©picture by scribbles (Marye McKenney)

Thursday, August 21, 2014

A Post Within a Post

This is supposed to be a post about Elizabeth Camden's book With Every Breath, and it will be. But first, I need to share some information about why this book affected me the way it did.

Nearly eleven years ago, I was diagnosed with a chronic illness--one of those rare conditions that no one has heard about and doctors don't know enough about. I've had two major surgeries in connection with my disease, five minor procedures, radiation treatments, and monthly injections just to keep this under control. As you would guess, there is no cure for this, no real remission, and untreated, it could destroy my heart. However, the treatments destroyed my gall bladder. You might think there is no upside to this, but you'd be wrong.

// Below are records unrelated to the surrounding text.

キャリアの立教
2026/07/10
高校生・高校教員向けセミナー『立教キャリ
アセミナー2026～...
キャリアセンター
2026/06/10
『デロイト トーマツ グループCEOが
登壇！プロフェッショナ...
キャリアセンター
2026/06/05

I meet incredible people, I have around me a wonderful group of doctors who have dedicated themselves to researching my disease and to being my advocate, and most importantly, I have grown spiritually.

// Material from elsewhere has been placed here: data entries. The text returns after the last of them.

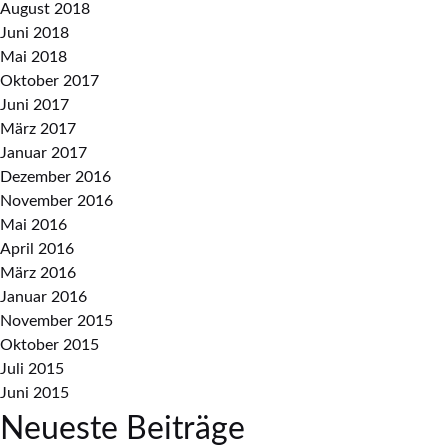
August 2018
Juni 2018
Mai 2018
Oktober 2017
Juni 2017
März 2017
Januar 2017
Dezember 2016
November 2016
Mai 2016
April 2016
März 2016
Januar 2016
November 2015
Oktober 2015
Juli 2015
Juni 2015
Neueste Beiträge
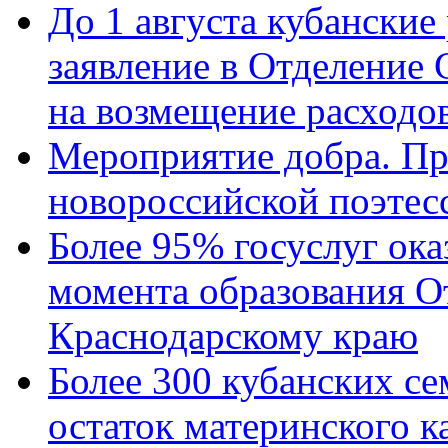
До 1 августа кубанские
заявление в Отделение
на возмещение расходов
Мероприятие добра. Пр
новороссийской поэтес
Более 95% госуслуг ока
момента образования О
Краснодарскому краю
Более 300 кубанских се
остаток материнского к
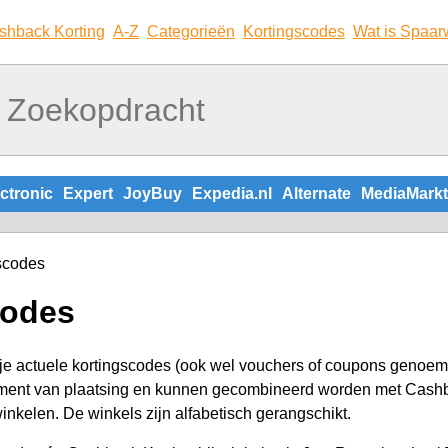
shback Korting
A-Z
Categorieën
Kortingscodes
Wat is Spaar
ctronic
Expert
JoyBuy
Expedia.nl
Alternate
MediaMarkt
scodes
codes
je actuele kortingscodes (ook wel vouchers of coupons genoemd
oment van plaatsing en kunnen gecombineerd worden met Cashbac
winkelen. De winkels zijn alfabetisch gerangschikt.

When I started reading With Every Breath, I was captivated from the very first page. When I got a little more into it, I found that one of the main characters, Dr Kendall, was fighting to cure a very contagious, debilitating, chronic disease. He hired a spitfire woman that he competed against all the way through school named Kate Livingstone to be his research assistant. Kate was taken completely by surprise when she showed up for her interview with Dr Kendall to find he was the horrible Trevor McDonough, the one who beat her out of the college scholarship when they were graduating high school. When she began working for Trevor, it was hard for her to look past the past and see what was before her. She was having a hard time trusting Trevor, getting over the scholarship test, and not falling in love with him. She was also having a hard time with fear, fear that he would catch the disease he was trying to cure, and fear that if she fell in love with him that he wouldn't be around for long. When things start happening to discredit his research, his practice, and his treatments, Kate's whole family gets involved--false evidence is planted in Kate's room at her parents' boarding house, Kate's brother becomes one of the guards trying to find out the culprit behind all the events.

One of my favorite parts in the book is when Kate is trying to get Trevor to understand her fear for him, she dares him to take on researching something else instead. Elizabeth has written a moving, elegant book with competition, romance, and a bit of mystery thrown in to boot. The characters are sympathetic and easily relatable. The plot lines completely involve the reader--it is so hard to put this book down.

Five Stars, Two Thumbs Up, and a double dog dare!